Arab Light crude is about $25 shy of its 2008 all-time high (both in nominal and real terms), and it has been rising steadily since last September. As this chart shows, every recession since 1970 has been preceded by a sharp spike in real oil prices. Does the recent spike mean the economy is headed for another recession? I think there are good reasons why oil prices will not necessarily precipitate a recession. 


To begin with, the aggravating factor that precipitated every recession on this chart was a significant tightening of monetary policy, as characterized by a pronounced rise in real interest rates and a very flat or inverted yield curve, as illustrated in the above chart. Today the monetary situation is completely different; real yields are very low and even negative, and the yield curve is quite steeply sloped. Rising energy prices can be problematic when the Fed is tight, because tight money puts the economy on a strict monetary budget: when you pay more for energy you have to pay less for other things. Thus expensive energy can really squeeze the economy when money is tight, and it is the shortage of money that results in a recession.
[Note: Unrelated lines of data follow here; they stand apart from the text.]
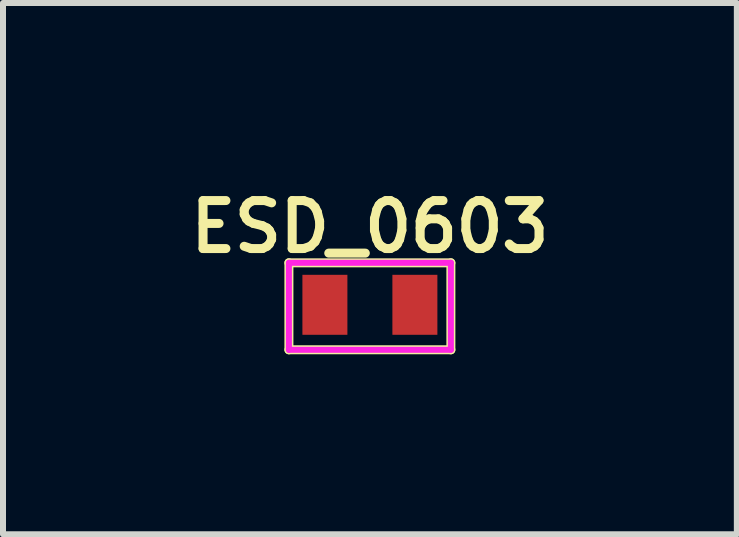
<source format=kicad_pcb>
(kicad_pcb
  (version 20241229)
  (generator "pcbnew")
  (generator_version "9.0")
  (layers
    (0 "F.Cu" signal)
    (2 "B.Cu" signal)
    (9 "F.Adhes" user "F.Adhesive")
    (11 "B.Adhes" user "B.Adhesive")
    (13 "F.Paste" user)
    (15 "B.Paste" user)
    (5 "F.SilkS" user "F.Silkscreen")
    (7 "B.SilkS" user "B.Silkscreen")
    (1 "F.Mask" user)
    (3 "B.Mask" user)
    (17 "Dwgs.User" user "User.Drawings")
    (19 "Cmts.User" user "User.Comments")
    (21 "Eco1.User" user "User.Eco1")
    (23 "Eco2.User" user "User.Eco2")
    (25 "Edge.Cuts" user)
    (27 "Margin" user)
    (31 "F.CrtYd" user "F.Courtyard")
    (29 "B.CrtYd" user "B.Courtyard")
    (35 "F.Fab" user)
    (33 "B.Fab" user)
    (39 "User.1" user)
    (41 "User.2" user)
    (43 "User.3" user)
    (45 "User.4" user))
  (footprint "ESD_0603"
    (layer "F.Cu")
    (at 3.116 2.031)
    (property "Reference" "ESD_0603" (at 0 -1.3 0) (layer "F.SilkS") (effects (font (size 0.8 0.8) (thickness 0.15))))
    (attr smd)
    (fp_line (start -1.35 -0.7) (end -1.35 0.75) (stroke (width 0.15) (type solid)) (layer "F.SilkS"))
    (fp_line (start -1.35 0.75) (end 1.35 0.75) (stroke (width 0.15) (type solid)) (layer "F.SilkS"))
    (fp_line (start 1.35 -0.7) (end -1.35 -0.7) (stroke (width 0.15) (type solid)) (layer "F.SilkS"))
    (fp_line (start 1.35 0.75) (end 1.35 -0.7) (stroke (width 0.15) (type solid)) (layer "F.SilkS"))
    (fp_line (start -1.35 -0.7) (end 1.35 -0.7) (stroke (width 0.1) (type solid)) (layer "F.CrtYd"))
    (fp_line (start -1.35 0.75) (end -1.35 -0.7) (stroke (width 0.1) (type solid)) (layer "F.CrtYd"))
    (fp_line (start 1.35 -0.7) (end 1.35 0.75) (stroke (width 0.1) (type solid)) (layer "F.CrtYd"))
    (fp_line (start 1.35 0.75) (end -1.35 0.75) (stroke (width 0.1) (type solid)) (layer "F.CrtYd"))
    (pad "1" smd rect (at -0.75 0) (size 0.75 1) (layers "F.Cu" "F.Mask" "F.Paste"))
    (pad "2" smd rect (at 0.75 0) (size 0.75 1) (layers "F.Cu" "F.Mask" "F.Paste")))
  (gr_rect
    (start -3 -3)
    (end 9.233 5.856)
    (stroke (width 0.1) (type default))
    (fill no)
    (layer "Edge.Cuts")))
</source>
Today the Fed is quite accommodative, which means that the Fed is essentially working hard to ensure that expensive energy prices don't result in a shortage of money to spend on other things. 


The other reason is that our economy has become much less dependent on energy over the years, thanks to technological advances and conservation initiatives. Energy expenditures represented about 9% of all personal consumption expenditures in 1981, but today energy only consumes about 6%. Even though energy prices today are higher in real terms than they were in 1981, we are spending about one-third less of our incomes on energy today than we did back then. 
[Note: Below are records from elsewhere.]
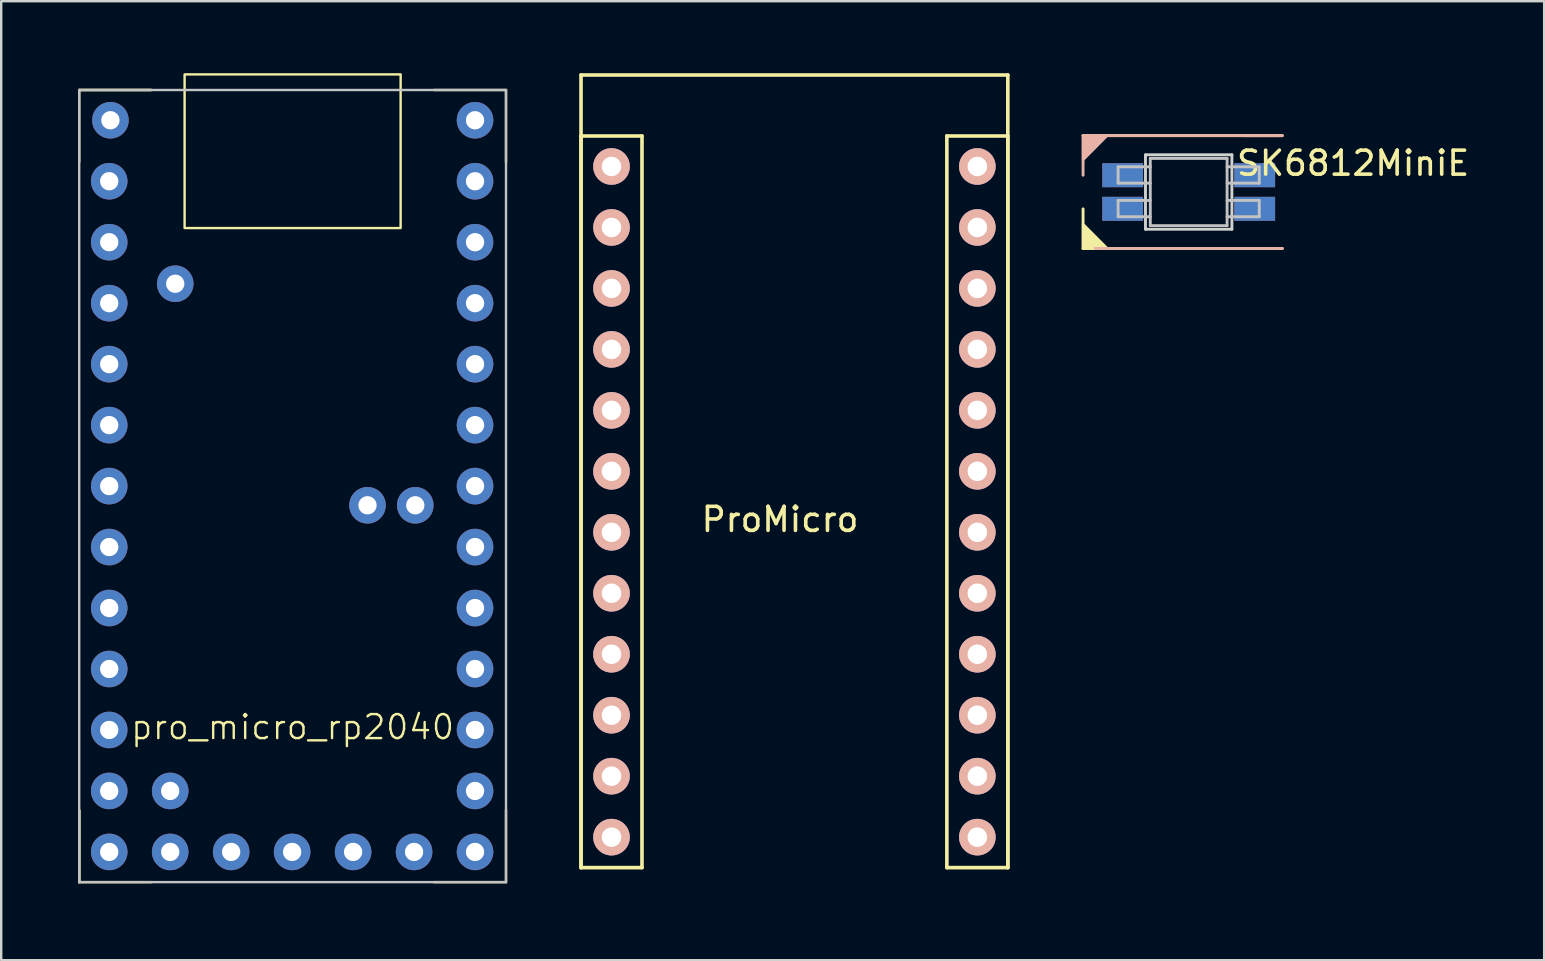
<source format=kicad_pcb>
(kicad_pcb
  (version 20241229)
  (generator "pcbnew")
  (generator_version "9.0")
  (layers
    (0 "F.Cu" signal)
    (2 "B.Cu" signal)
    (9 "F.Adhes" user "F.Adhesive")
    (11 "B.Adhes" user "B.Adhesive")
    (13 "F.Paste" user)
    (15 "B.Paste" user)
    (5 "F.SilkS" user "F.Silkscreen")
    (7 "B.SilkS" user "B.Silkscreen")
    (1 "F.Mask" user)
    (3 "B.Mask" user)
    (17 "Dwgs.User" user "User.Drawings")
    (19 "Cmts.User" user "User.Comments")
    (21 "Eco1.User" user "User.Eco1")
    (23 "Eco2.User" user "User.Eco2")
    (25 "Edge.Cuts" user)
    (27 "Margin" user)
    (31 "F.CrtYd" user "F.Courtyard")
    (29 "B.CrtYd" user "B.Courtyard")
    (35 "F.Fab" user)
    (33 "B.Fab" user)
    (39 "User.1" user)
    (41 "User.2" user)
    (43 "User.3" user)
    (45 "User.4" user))
  (footprint "ProMicro"
    (layer "F.Cu")
    (at 29.446 17.389)
    (property "Reference" "ProMicro" (at 0 1.2 0) (layer "F.SilkS") (effects (font (size 1 1) (thickness 0.15))))
    (attr through_hole)
    (fp_line (start -8.291 -17.314) (end -8.291 15.706) (stroke (width 0.15) (type solid)) (layer "F.SilkS"))
    (fp_line (start -8.291 -14.774) (end -8.291 15.706) (stroke (width 0.15) (type solid)) (layer "F.SilkS"))
    (fp_line (start -8.291 15.706) (end -5.751 15.706) (stroke (width 0.15) (type solid)) (layer "F.SilkS"))
    (fp_line (start -5.751 -14.774) (end -8.291 -14.774) (stroke (width 0.15) (type solid)) (layer "F.SilkS"))
    (fp_line (start -5.751 15.706) (end -5.751 -14.774) (stroke (width 0.15) (type solid)) (layer "F.SilkS"))
    (fp_line (start 6.949 -14.774) (end 6.949 15.706) (stroke (width 0.15) (type solid)) (layer "F.SilkS"))
    (fp_line (start 6.949 15.706) (end 9.489 15.706) (stroke (width 0.15) (type solid)) (layer "F.SilkS"))
    (fp_line (start 9.489 -17.314) (end -8.291 -17.314) (stroke (width 0.15) (type solid)) (layer "F.SilkS"))
    (fp_line (start 9.489 -14.774) (end 6.949 -14.774) (stroke (width 0.15) (type solid)) (layer "F.SilkS"))
    (fp_line (start 9.489 15.706) (end 9.489 -17.314) (stroke (width 0.15) (type solid)) (layer "F.SilkS"))
    (fp_line (start 9.489 15.706) (end 9.489 -14.774) (stroke (width 0.15) (type solid)) (layer "F.SilkS"))
    (pad "1" thru_hole circle (at 8.219 -13.504 180) (size 1.524 1.524) (drill 0.813) (layers "*.Cu" "*.Mask" "B.SilkS"))
    (pad "2" thru_hole circle (at 8.219 -10.964 180) (size 1.524 1.524) (drill 0.813) (layers "*.Cu" "*.Mask" "B.SilkS"))
    (pad "3" thru_hole circle (at 8.219 -8.424 180) (size 1.524 1.524) (drill 0.813) (layers "*.Cu" "*.Mask" "B.SilkS"))
    (pad "4" thru_hole circle (at 8.219 -5.884 180) (size 1.524 1.524) (drill 0.813) (layers "*.Cu" "*.Mask" "B.SilkS"))
    (pad "5" thru_hole circle (at 8.219 -3.344 180) (size 1.524 1.524) (drill 0.813) (layers "*.Cu" "*.Mask" "B.SilkS"))
    (pad "6" thru_hole circle (at 8.219 -0.804 180) (size 1.524 1.524) (drill 0.813) (layers "*.Cu" "*.Mask" "B.SilkS"))
    (pad "7" thru_hole circle (at 8.219 1.736 180) (size 1.524 1.524) (drill 0.813) (layers "*.Cu" "*.Mask" "B.SilkS"))
    (pad "8" thru_hole circle (at 8.219 4.276 180) (size 1.524 1.524) (drill 0.813) (layers "*.Cu" "*.Mask" "B.SilkS"))
    (pad "9" thru_hole circle (at 8.219 6.816 180) (size 1.524 1.524) (drill 0.813) (layers "*.Cu" "*.Mask" "B.SilkS"))
    (pad "10" thru_hole circle (at 8.219 9.356 180) (size 1.524 1.524) (drill 0.813) (layers "*.Cu" "*.Mask" "B.SilkS"))
    (pad "11" thru_hole circle (at 8.219 11.896 180) (size 1.524 1.524) (drill 0.813) (layers "*.Cu" "*.Mask" "B.SilkS"))
    (pad "12" thru_hole circle (at 8.219 14.436 180) (size 1.524 1.524) (drill 0.813) (layers "*.Cu" "*.Mask" "B.SilkS"))
    (pad "13" thru_hole circle (at -7.021 14.436 180) (size 1.524 1.524) (drill 0.813) (layers "*.Cu" "*.Mask" "B.SilkS"))
    (pad "14" thru_hole circle (at -7.021 11.896 180) (size 1.524 1.524) (drill 0.813) (layers "*.Cu" "*.Mask" "B.SilkS"))
    (pad "15" thru_hole circle (at -7.021 9.356 180) (size 1.524 1.524) (drill 0.813) (layers "*.Cu" "*.Mask" "B.SilkS"))
    (pad "16" thru_hole circle (at -7.021 6.816 180) (size 1.524 1.524) (drill 0.813) (layers "*.Cu" "*.Mask" "B.SilkS"))
    (pad "17" thru_hole circle (at -7.021 4.276 180) (size 1.524 1.524) (drill 0.813) (layers "*.Cu" "*.Mask" "B.SilkS"))
    (pad "18" thru_hole circle (at -7.021 1.736 180) (size 1.524 1.524) (drill 0.813) (layers "*.Cu" "*.Mask" "B.SilkS"))
    (pad "19" thru_hole circle (at -7.021 -0.804 180) (size 1.524 1.524) (drill 0.813) (layers "*.Cu" "*.Mask" "B.SilkS"))
    (pad "20" thru_hole circle (at -7.021 -3.344 180) (size 1.524 1.524) (drill 0.813) (layers "*.Cu" "*.Mask" "B.SilkS"))
    (pad "21" thru_hole circle (at -7.021 -5.884 180) (size 1.524 1.524) (drill 0.813) (layers "*.Cu" "*.Mask" "B.SilkS"))
    (pad "22" thru_hole circle (at -7.021 -8.424 180) (size 1.524 1.524) (drill 0.813) (layers "*.Cu" "*.Mask" "B.SilkS"))
    (pad "23" thru_hole circle (at -7.021 -10.964 180) (size 1.524 1.524) (drill 0.813) (layers "*.Cu" "*.Mask" "B.SilkS"))
    (pad "24" thru_hole circle (at -7.021 -13.504 180) (size 1.524 1.524) (drill 0.813) (layers "*.Cu" "*.Mask" "B.SilkS")))
  (footprint "SK6812MiniE"
    (layer "F.Cu")
    (at 46.47 0.25)
    (property "Reference" "SK6812MiniE" (at 6.85 3.5 180) (layer "F.SilkS") (effects (font (size 1 1) (thickness 0.15))))
    (attr through_hole)
    (fp_line (start -4.4 2.349) (end 3.9 2.352) (stroke (width 0.12) (type solid)) (layer "F.SilkS"))
    (fp_line (start -4.4 7.052) (end -4.4 5.401) (stroke (width 0.12) (type solid)) (layer "F.SilkS"))
    (fp_line (start 3.9 7.052) (end -4.4 7.052) (stroke (width 0.12) (type solid)) (layer "F.SilkS"))
    (fp_poly (pts (xy -3.392 7.049) (xy -4.4 7.052) (xy -4.4 6.036)) (stroke (width 0.1) (type solid)) (fill yes) (layer "F.SilkS"))
    (fp_line (start -4.4 2.349) (end -4.4 4) (stroke (width 0.12) (type solid)) (layer "B.SilkS"))
    (fp_line (start -3.9 7.049) (end 3.9 7.049) (stroke (width 0.12) (type solid)) (layer "B.SilkS"))
    (fp_line (start 3.9 2.349) (end -4.4 2.349) (stroke (width 0.12) (type solid)) (layer "B.SilkS"))
    (fp_poly (pts (xy -4.4 3.365) (xy -4.4 2.349) (xy -3.392 2.349)) (stroke (width 0.1) (type solid)) (fill yes) (layer "B.SilkS"))
    (fp_line (start -2.94 3.649) (end -2.94 4.329) (stroke (width 0.12) (type solid)) (layer "Dwgs.User"))
    (fp_line (start -2.94 4.329) (end -1.6 4.329) (stroke (width 0.12) (type solid)) (layer "Dwgs.User"))
    (fp_line (start -2.94 5.049) (end -2.94 5.729) (stroke (width 0.12) (type solid)) (layer "Dwgs.User"))
    (fp_line (start -2.94 5.729) (end -1.6 5.729) (stroke (width 0.12) (type solid)) (layer "Dwgs.User"))
    (fp_line (start -1.6 3.299) (end -1.6 6.099) (stroke (width 0.12) (type solid)) (layer "Dwgs.User"))
    (fp_line (start -1.6 3.299) (end 1.6 3.299) (stroke (width 0.12) (type solid)) (layer "Dwgs.User"))
    (fp_line (start -1.6 3.649) (end -2.94 3.649) (stroke (width 0.12) (type solid)) (layer "Dwgs.User"))
    (fp_line (start -1.6 5.049) (end -2.94 5.049) (stroke (width 0.12) (type solid)) (layer "Dwgs.User"))
    (fp_line (start -1.6 6.099) (end 1.6 6.099) (stroke (width 0.12) (type solid)) (layer "Dwgs.User"))
    (fp_line (start 1.6 3.299) (end 1.6 6.099) (stroke (width 0.12) (type solid)) (layer "Dwgs.User"))
    (fp_line (start 1.6 4.329) (end 2.94 4.329) (stroke (width 0.12) (type solid)) (layer "Dwgs.User"))
    (fp_line (start 1.6 5.729) (end 2.94 5.729) (stroke (width 0.12) (type solid)) (layer "Dwgs.User"))
    (fp_line (start 2.94 3.649) (end 1.6 3.649) (stroke (width 0.12) (type solid)) (layer "Dwgs.User"))
    (fp_line (start 2.94 4.329) (end 2.94 3.649) (stroke (width 0.12) (type solid)) (layer "Dwgs.User"))
    (fp_line (start 2.94 5.049) (end 1.6 5.049) (stroke (width 0.12) (type solid)) (layer "Dwgs.User"))
    (fp_line (start 2.94 5.729) (end 2.94 5.049) (stroke (width 0.12) (type solid)) (layer "Dwgs.User"))
    (fp_line (start -1.8 3.149) (end -1.8 6.249) (stroke (width 0.12) (type solid)) (layer "Edge.Cuts"))
    (fp_line (start -1.8 6.249) (end 1.8 6.249) (stroke (width 0.12) (type solid)) (layer "Edge.Cuts"))
    (fp_line (start 1.8 3.149) (end -1.8 3.149) (stroke (width 0.12) (type solid)) (layer "Edge.Cuts"))
    (fp_line (start 1.8 6.249) (end 1.8 3.149) (stroke (width 0.12) (type solid)) (layer "Edge.Cuts"))
    (pad "1" smd rect (at 2.75 3.999) (size 1.7 1) (layers "F.Cu" "F.Mask" "F.Paste"))
    (pad "1" smd rect (at 2.75 5.399) (size 1.7 1) (layers "B.Cu" "B.Mask" "B.Paste"))
    (pad "2" smd rect (at 2.75 3.999) (size 1.7 1) (layers "B.Cu" "B.Mask" "B.Paste"))
    (pad "2" smd rect (at 2.75 5.399) (size 1.7 1) (layers "F.Cu" "F.Mask" "F.Paste"))
    (pad "3" smd rect (at -2.75 3.999) (size 1.7 1) (layers "B.Cu" "B.Mask" "B.Paste"))
    (pad "3" smd rect (at -2.75 5.399) (size 1.7 1) (layers "F.Cu" "F.Mask" "F.Paste"))
    (pad "4" smd rect (at -2.75 3.999) (size 1.7 1) (layers "F.Cu" "F.Mask" "F.Paste"))
    (pad "4" smd rect (at -2.75 5.399) (size 1.7 1) (layers "B.Cu" "B.Mask" "B.Paste")))
  (footprint "pro_micro_rp2040"
    (layer "F.Cu")
    (at 0.25 33.7)
    (property "Reference" "pro_micro_rp2040" (at 8.89 -6.46 0) (unlocked yes) (layer "F.SilkS") (effects (font (size 1 1) (thickness 0.1))))
    (attr through_hole)
    (fp_line (start 0 -33) (end 0 -30) (stroke (width 0.1) (type default)) (layer "F.SilkS"))
    (fp_line (start 0 -33) (end 3 -33) (stroke (width 0.1) (type default)) (layer "F.SilkS"))
    (fp_line (start 0 -3) (end 0 0) (stroke (width 0.1) (type default)) (layer "F.SilkS"))
    (fp_line (start 0 0) (end 0 -3) (stroke (width 0.1) (type default)) (layer "F.SilkS"))
    (fp_line (start 0 0) (end 3 0) (stroke (width 0.1) (type default)) (layer "F.SilkS"))
    (fp_line (start 3 -33) (end 0 -33) (stroke (width 0.1) (type default)) (layer "F.SilkS"))
    (fp_line (start 17.78 -33) (end 14.78 -33) (stroke (width 0.1) (type default)) (layer "F.SilkS"))
    (fp_line (start 17.78 -33) (end 17.78 -30) (stroke (width 0.1) (type default)) (layer "F.SilkS"))
    (fp_line (start 17.78 0) (end 14.78 0) (stroke (width 0.1) (type default)) (layer "F.SilkS"))
    (fp_line (start 17.78 0) (end 17.78 -3) (stroke (width 0.1) (type default)) (layer "F.SilkS"))
    (fp_rect (start 4.39 -27.25) (end 13.39 -33.65) (stroke (width 0.1) (type default)) (fill no) (layer "F.SilkS"))
    (fp_rect (start 0 0) (end 17.78 -33) (stroke (width 0.1) (type default)) (fill no) (layer "Dwgs.User"))
    (pad "0" thru_hole circle (at 1.25 -29.2) (size 1.524 1.524) (drill 0.762) (layers "*.Cu" "*.Mask"))
    (pad "1" thru_hole circle (at 1.25 -26.66) (size 1.524 1.524) (drill 0.762) (layers "*.Cu" "*.Mask"))
    (pad "2" thru_hole circle (at 1.25 -19.04) (size 1.524 1.524) (drill 0.762) (layers "*.Cu" "*.Mask"))
    (pad "3" thru_hole circle (at 1.25 -16.5) (size 1.524 1.524) (drill 0.762) (layers "*.Cu" "*.Mask"))
    (pad "3V3" thru_hole circle (at 16.49 -21.58) (size 1.524 1.524) (drill 0.762) (layers "*.Cu" "*.Mask"))
    (pad "4" thru_hole circle (at 1.25 -13.96) (size 1.524 1.524) (drill 0.762) (layers "*.Cu" "*.Mask"))
    (pad "5" thru_hole circle (at 1.25 -11.42) (size 1.524 1.524) (drill 0.762) (layers "*.Cu" "*.Mask"))
    (pad "5V" thru_hole circle (at 16.49 -29.2) (size 1.524 1.524) (drill 0.762) (layers "*.Cu" "*.Mask"))
    (pad "6" thru_hole circle (at 1.25 -8.88) (size 1.524 1.524) (drill 0.762) (layers "*.Cu" "*.Mask"))
    (pad "7" thru_hole circle (at 1.25 -6.34) (size 1.524 1.524) (drill 0.762) (layers "*.Cu" "*.Mask"))
    (pad "8" thru_hole circle (at 1.25 -3.8) (size 1.524 1.524) (drill 0.762) (layers "*.Cu" "*.Mask"))
    (pad "9" thru_hole circle (at 1.25 -1.26) (size 1.524 1.524) (drill 0.762) (layers "*.Cu" "*.Mask"))
    (pad "10" thru_hole circle (at 1.3 -31.74) (size 1.524 1.524) (drill 0.762) (layers "*.Cu" "*.Mask"))
    (pad "11" thru_hole circle (at 16.49 -31.74) (size 1.524 1.524) (drill 0.762) (layers "*.Cu" "*.Mask"))
    (pad "12" thru_hole circle (at 3.79 -1.26) (size 1.524 1.524) (drill 0.762) (layers "*.Cu" "*.Mask"))
    (pad "13" thru_hole circle (at 6.33 -1.26) (size 1.524 1.524) (drill 0.762) (layers "*.Cu" "*.Mask"))
    (pad "14" thru_hole circle (at 8.87 -1.26) (size 1.524 1.524) (drill 0.762) (layers "*.Cu" "*.Mask"))
    (pad "15" thru_hole circle (at 11.41 -1.26) (size 1.524 1.524) (drill 0.762) (layers "*.Cu" "*.Mask"))
    (pad "16" thru_hole circle (at 13.95 -1.26) (size 1.524 1.524) (drill 0.762) (layers "*.Cu" "*.Mask"))
    (pad "18" thru_hole circle (at 12.01 -15.7) (size 1.524 1.524) (drill 0.762) (layers "*.Cu" "*.Mask"))
    (pad "20" thru_hole circle (at 16.49 -6.34) (size 1.524 1.524) (drill 0.762) (layers "*.Cu" "*.Mask"))
    (pad "21" thru_hole circle (at 16.49 -1.26) (size 1.524 1.524) (drill 0.762) (layers "*.Cu" "*.Mask"))
    (pad "22" thru_hole circle (at 16.49 -8.88) (size 1.524 1.524) (drill 0.762) (layers "*.Cu" "*.Mask"))
    (pad "23" thru_hole circle (at 16.49 -3.8) (size 1.524 1.524) (drill 0.762) (layers "*.Cu" "*.Mask"))
    (pad "24" thru_hole circle (at 14 -15.7) (size 1.524 1.524) (drill 0.762) (layers "*.Cu" "*.Mask"))
    (pad "25" thru_hole circle (at 3.79 -3.8) (size 1.524 1.524) (drill 0.762) (layers "*.Cu" "*.Mask"))
    (pad "26" thru_hole circle (at 16.49 -11.42) (size 1.524 1.524) (drill 0.762) (layers "*.Cu" "*.Mask"))
    (pad "27" thru_hole circle (at 16.49 -13.96) (size 1.524 1.524) (drill 0.762) (layers "*.Cu" "*.Mask"))
    (pad "28" thru_hole circle (at 16.49 -16.5) (size 1.524 1.524) (drill 0.762) (layers "*.Cu" "*.Mask"))
    (pad "29" thru_hole circle (at 16.49 -19.04) (size 1.524 1.524) (drill 0.762) (layers "*.Cu" "*.Mask"))
    (pad "BOOT" thru_hole circle (at 4 -24.93) (size 1.524 1.524) (drill 0.762) (layers "*.Cu" "*.Mask"))
    (pad "GND" thru_hole circle (at 1.25 -24.12) (size 1.524 1.524) (drill 0.762) (layers "*.Cu" "*.Mask"))
    (pad "GND" thru_hole circle (at 1.25 -21.58) (size 1.524 1.524) (drill 0.762) (layers "*.Cu" "*.Mask"))
    (pad "GND" thru_hole circle (at 16.49 -26.66) (size 1.524 1.524) (drill 0.762) (layers "*.Cu" "*.Mask"))
    (pad "RST" thru_hole circle (at 16.49 -24.12) (size 1.524 1.524) (drill 0.762) (layers "*.Cu" "*.Mask")))
  (gr_rect
    (start -3 -3)
    (end 61.278 36.95)
    (stroke (width 0.1) (type default))
    (fill no)
    (layer "Edge.Cuts")))
</source>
Update: To clarify my position on higher oil prices: they are a drag on growth because they make economic activity more expensive/less profitable on the margin, but at the same time higher oil prices put more money into the pockets of oil producers, who must then spend it on something else. Higher oil prices do not cause money to go down a black hole; dollars spent on oil produced by OPEC countries never leave the U.S., they simply change hands. Higher oil prices will slow growth, but at these levels they don't threaten a recession.